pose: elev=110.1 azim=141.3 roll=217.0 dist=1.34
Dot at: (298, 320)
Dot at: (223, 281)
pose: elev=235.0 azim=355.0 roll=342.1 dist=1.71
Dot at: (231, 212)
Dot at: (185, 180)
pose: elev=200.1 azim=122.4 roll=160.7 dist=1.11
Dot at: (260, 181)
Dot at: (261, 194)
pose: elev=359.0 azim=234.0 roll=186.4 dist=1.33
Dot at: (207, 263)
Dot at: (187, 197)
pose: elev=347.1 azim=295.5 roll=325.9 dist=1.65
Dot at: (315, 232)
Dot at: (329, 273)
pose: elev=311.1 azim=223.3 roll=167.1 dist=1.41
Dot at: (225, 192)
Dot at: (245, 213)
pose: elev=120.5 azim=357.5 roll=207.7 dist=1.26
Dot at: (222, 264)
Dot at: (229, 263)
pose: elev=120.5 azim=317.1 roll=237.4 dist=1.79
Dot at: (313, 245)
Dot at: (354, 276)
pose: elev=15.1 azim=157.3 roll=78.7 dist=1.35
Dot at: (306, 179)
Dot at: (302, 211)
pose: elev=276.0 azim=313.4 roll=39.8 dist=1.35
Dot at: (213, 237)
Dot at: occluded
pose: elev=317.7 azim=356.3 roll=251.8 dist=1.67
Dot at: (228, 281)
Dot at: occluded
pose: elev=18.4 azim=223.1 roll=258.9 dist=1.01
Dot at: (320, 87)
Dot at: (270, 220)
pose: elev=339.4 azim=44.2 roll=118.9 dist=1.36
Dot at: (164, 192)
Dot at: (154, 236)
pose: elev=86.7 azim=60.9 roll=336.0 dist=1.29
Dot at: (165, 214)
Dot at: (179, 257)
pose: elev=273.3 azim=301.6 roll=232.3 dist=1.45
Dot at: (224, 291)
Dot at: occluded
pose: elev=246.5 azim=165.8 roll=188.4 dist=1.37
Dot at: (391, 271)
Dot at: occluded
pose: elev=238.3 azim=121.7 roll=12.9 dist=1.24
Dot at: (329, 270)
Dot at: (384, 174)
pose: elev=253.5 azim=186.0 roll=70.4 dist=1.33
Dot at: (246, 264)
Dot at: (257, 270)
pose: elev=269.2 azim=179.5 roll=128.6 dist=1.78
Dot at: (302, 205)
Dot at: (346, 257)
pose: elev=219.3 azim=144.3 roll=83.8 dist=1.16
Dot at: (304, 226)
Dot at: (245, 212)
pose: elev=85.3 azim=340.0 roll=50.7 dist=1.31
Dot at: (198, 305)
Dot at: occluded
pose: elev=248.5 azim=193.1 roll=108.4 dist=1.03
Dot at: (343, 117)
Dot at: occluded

+ + + + + + +

**EXERCISE GOAL**
Rewrite all the material above, renaming every "pose" to "view" and leaving everything else unchanged.

**RESPONSE FOR THIS EXERCISE**
view: elev=110.1 azim=141.3 roll=217.0 dist=1.34
Dot at: (298, 320)
Dot at: (223, 281)
view: elev=235.0 azim=355.0 roll=342.1 dist=1.71
Dot at: (231, 212)
Dot at: (185, 180)
view: elev=200.1 azim=122.4 roll=160.7 dist=1.11
Dot at: (260, 181)
Dot at: (261, 194)
view: elev=359.0 azim=234.0 roll=186.4 dist=1.33
Dot at: (207, 263)
Dot at: (187, 197)
view: elev=347.1 azim=295.5 roll=325.9 dist=1.65
Dot at: (315, 232)
Dot at: (329, 273)
view: elev=311.1 azim=223.3 roll=167.1 dist=1.41
Dot at: (225, 192)
Dot at: (245, 213)
view: elev=120.5 azim=357.5 roll=207.7 dist=1.26
Dot at: (222, 264)
Dot at: (229, 263)
view: elev=120.5 azim=317.1 roll=237.4 dist=1.79
Dot at: (313, 245)
Dot at: (354, 276)
view: elev=15.1 azim=157.3 roll=78.7 dist=1.35
Dot at: (306, 179)
Dot at: (302, 211)
view: elev=276.0 azim=313.4 roll=39.8 dist=1.35
Dot at: (213, 237)
Dot at: occluded
view: elev=317.7 azim=356.3 roll=251.8 dist=1.67
Dot at: (228, 281)
Dot at: occluded
view: elev=18.4 azim=223.1 roll=258.9 dist=1.01
Dot at: (320, 87)
Dot at: (270, 220)
view: elev=339.4 azim=44.2 roll=118.9 dist=1.36
Dot at: (164, 192)
Dot at: (154, 236)
view: elev=86.7 azim=60.9 roll=336.0 dist=1.29
Dot at: (165, 214)
Dot at: (179, 257)
view: elev=273.3 azim=301.6 roll=232.3 dist=1.45
Dot at: (224, 291)
Dot at: occluded
view: elev=246.5 azim=165.8 roll=188.4 dist=1.37
Dot at: (391, 271)
Dot at: occluded
view: elev=238.3 azim=121.7 roll=12.9 dist=1.24
Dot at: (329, 270)
Dot at: (384, 174)
view: elev=253.5 azim=186.0 roll=70.4 dist=1.33
Dot at: (246, 264)
Dot at: (257, 270)
view: elev=269.2 azim=179.5 roll=128.6 dist=1.78
Dot at: (302, 205)
Dot at: (346, 257)
view: elev=219.3 azim=144.3 roll=83.8 dist=1.16
Dot at: (304, 226)
Dot at: (245, 212)
view: elev=85.3 azim=340.0 roll=50.7 dist=1.31
Dot at: (198, 305)
Dot at: occluded
view: elev=248.5 azim=193.1 roll=108.4 dist=1.03
Dot at: (343, 117)
Dot at: occluded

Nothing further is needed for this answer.